En ese momento fue que pensé que el indicativo “ella”, cuando una “ella” a partido, se convierte en adjetivo calificativo.
Cuando la mujer amada está junto a uno, se la llama por su nombre. Cuando se ha ido, se le dice “ella”.
Sin embargo, acaso motivado por el deseo de su retorno, me propuse no llamarla nunca más de esa manera. Porque mi vagabundear tiene fundamento, el de recordarla, el de sufrir, y el de cansarme para poder dormir sin dejar de pensarla, sin dejar de evocarla y sin dejar, claro, de hablarle. Sí, mientras avanzo por las calles, por momentos, voy hablándole. Casi siempre del amor que podríamos proyectar si su distancia no fuera tan decisiva, otras veces, me transporto a un deliberado futuro y “charlamos” de cuestiones que son el presente de ese porvenir.
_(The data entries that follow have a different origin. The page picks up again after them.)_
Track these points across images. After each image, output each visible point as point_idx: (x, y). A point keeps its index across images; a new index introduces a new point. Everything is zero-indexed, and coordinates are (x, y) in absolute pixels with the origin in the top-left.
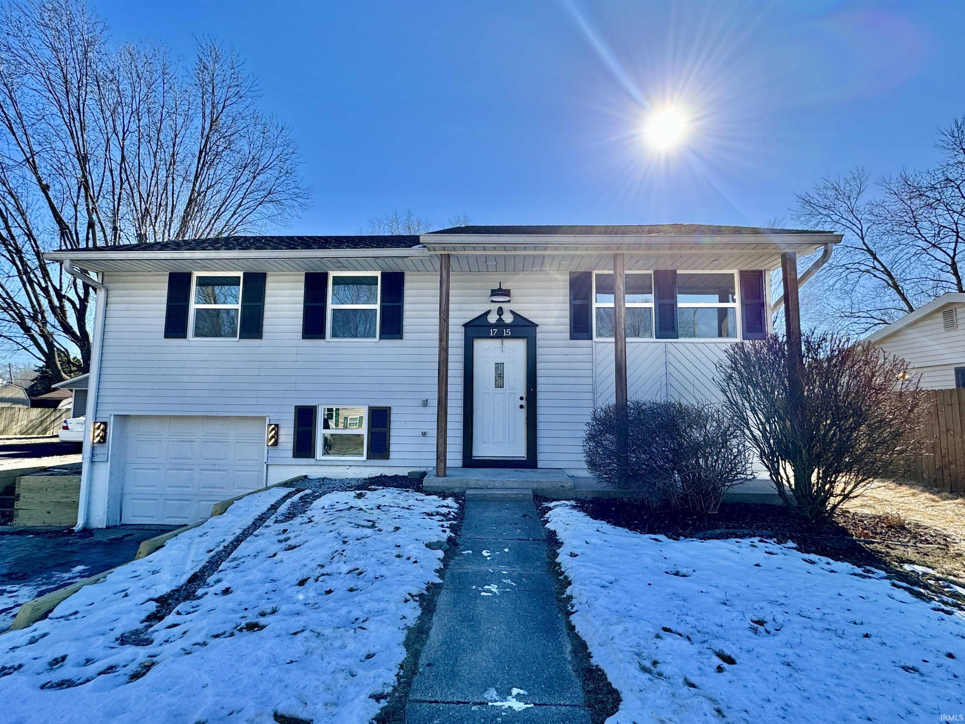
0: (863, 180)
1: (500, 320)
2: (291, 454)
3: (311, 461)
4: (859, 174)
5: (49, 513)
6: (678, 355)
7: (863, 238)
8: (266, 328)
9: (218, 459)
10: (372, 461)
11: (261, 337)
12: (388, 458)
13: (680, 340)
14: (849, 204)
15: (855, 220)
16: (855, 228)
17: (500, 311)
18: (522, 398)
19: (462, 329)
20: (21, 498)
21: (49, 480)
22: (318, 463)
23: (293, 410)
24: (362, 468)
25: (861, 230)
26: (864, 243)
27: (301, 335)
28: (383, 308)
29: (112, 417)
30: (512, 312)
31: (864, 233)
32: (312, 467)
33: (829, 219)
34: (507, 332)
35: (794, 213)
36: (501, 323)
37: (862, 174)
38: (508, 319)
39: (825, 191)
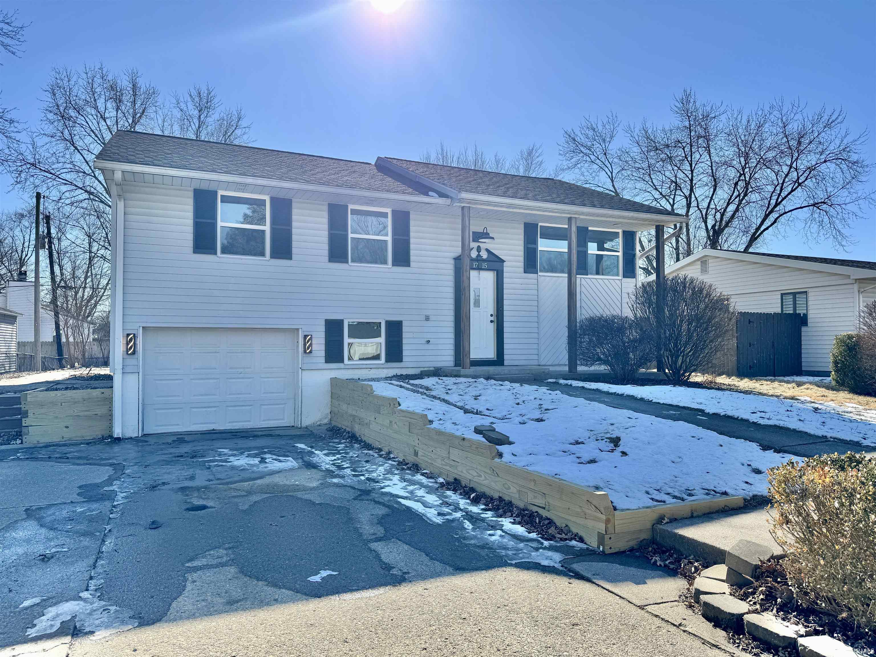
0: (616, 125)
1: (479, 256)
2: (323, 360)
3: (341, 365)
4: (613, 119)
5: (67, 427)
6: (587, 286)
7: (612, 181)
8: (294, 251)
9: (244, 368)
10: (389, 364)
11: (290, 258)
12: (401, 361)
13: (589, 276)
14: (604, 146)
15: (607, 161)
16: (607, 170)
17: (479, 249)
18: (492, 315)
19: (452, 262)
20: (30, 414)
21: (63, 395)
22: (347, 367)
23: (323, 323)
24: (380, 370)
25: (612, 173)
26: (613, 186)
27: (327, 258)
28: (394, 241)
29: (141, 328)
30: (487, 250)
31: (614, 176)
32: (340, 371)
33: (588, 159)
34: (485, 265)
35: (561, 148)
36: (479, 258)
37: (615, 119)
38: (484, 255)
39: (587, 132)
Volví a casa y dejó de llover. Ya las gotas no se escuchan y la noche parece una nada. Así es que olvidé por ese instante lo mucho que le gustaba la lluvia y las cosas que le provocaba.
El acolchado de mi cama parecía invitarme a su refugio y, suspiro mediante, mis ojos se cerraron. No obstante, vencido el insomnio que se alimenta de su recuerdo y finalmente rendido en mi lecho, ninguna de estas noches, la dejo de soñar.